# My baby boy!



## MReit (Mar 8, 2009)

Not much of a baby anymore, but I still see him that way. Fell in love with him since the day he dropped. SimmXPeid. born Aug 08. Sweetest man in the world(we won't tell the hubby that)! haha


----------



## Farmer Kitty (Mar 8, 2009)

He sure looks like a sweetie! Nice looking animal too!


----------



## Thewife (Mar 8, 2009)

I was gonna ask if you would post a pic of him!

He is a nice looking critter!


----------



## laughingllama75 (Mar 8, 2009)

nice! Is he for beef, or a bull? Me likey!!!!


----------



## WildRoseBeef (Mar 9, 2009)

laughingllama, don't see any nuts on him so I assume he'd probably be for beef...or just to have as a pet.  

MReit, he looks nice!


----------



## MReit (Mar 9, 2009)

laughingllama75 said:
			
		

> nice! Is he for beef, or a bull? Me likey!!!!
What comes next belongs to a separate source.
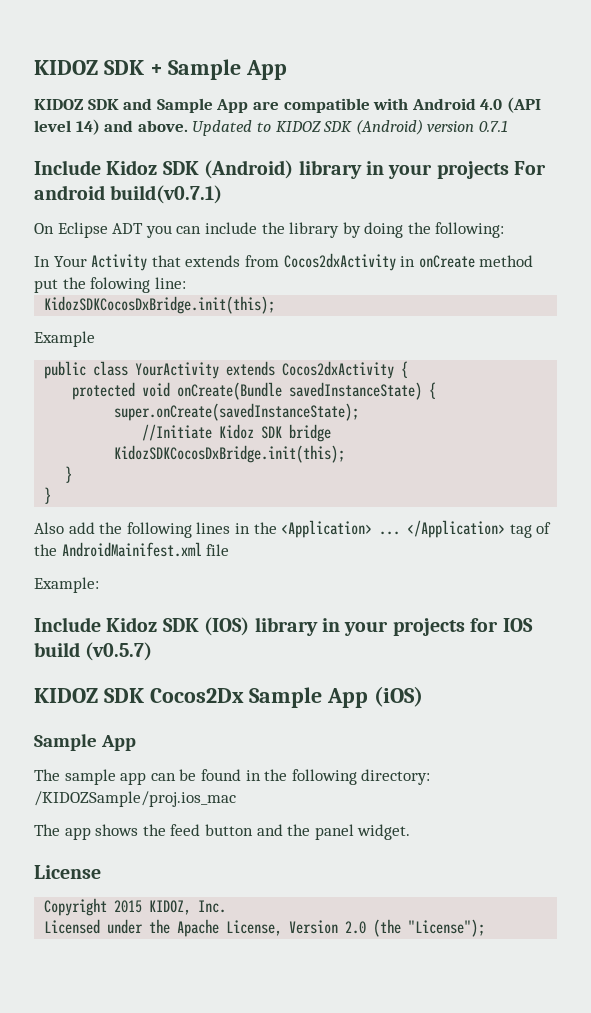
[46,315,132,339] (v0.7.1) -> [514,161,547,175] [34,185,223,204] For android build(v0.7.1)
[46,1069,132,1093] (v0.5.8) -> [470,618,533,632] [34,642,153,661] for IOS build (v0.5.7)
Oh yeah he has his nuts yet, he will be my bull. It's funny because the peid's  hind quarters are so muscled that alot of times the young ones you can't see anything back there.


----------



## laughingllama75 (Mar 9, 2009)

well he certainly has the looks and build to become a nice herd bull. As long as he keeps on minding his P's and Q's. 
I would love to see a pic of his parents, do you own them or did you buy him as a calf or??
I really want to cross a Pied bull on our black angus.......


----------



## WildRoseBeef (Mar 9, 2009)

MReit said:
			
		

> laughingllama75 said:
> 
> 
> 
> ...


Dammit, my bad.


----------



## wynedot55 (Mar 9, 2009)

thats a fine looking bull calf.


----------



## MReit (Mar 9, 2009)

laughingllama75 said:
			
		

> well he certainly has the looks and build to become a nice herd bull. As long as he keeps on minding his P's and Q's.
> I would love to see a pic of his parents, do you own them or did you buy him as a calf or??
> I really want to cross a Pied bull on our black angus.......


I bought him from our neighboring farm. They raise registered piedmontese as well as some simms and crosses. If I pass by and see the dam in the pasture I'll snap a pic. As for his sire, I don't know if they sold him or have him somewhere else.


----------



## laughingllama75 (Mar 9, 2009)

usually, on a cow farm......."Somewhere Else" is never a good thing. 
Sorry, couldn't help it.


----------



## GrassFarmerGalloway (Mar 9, 2009)

He's a beauty!


----------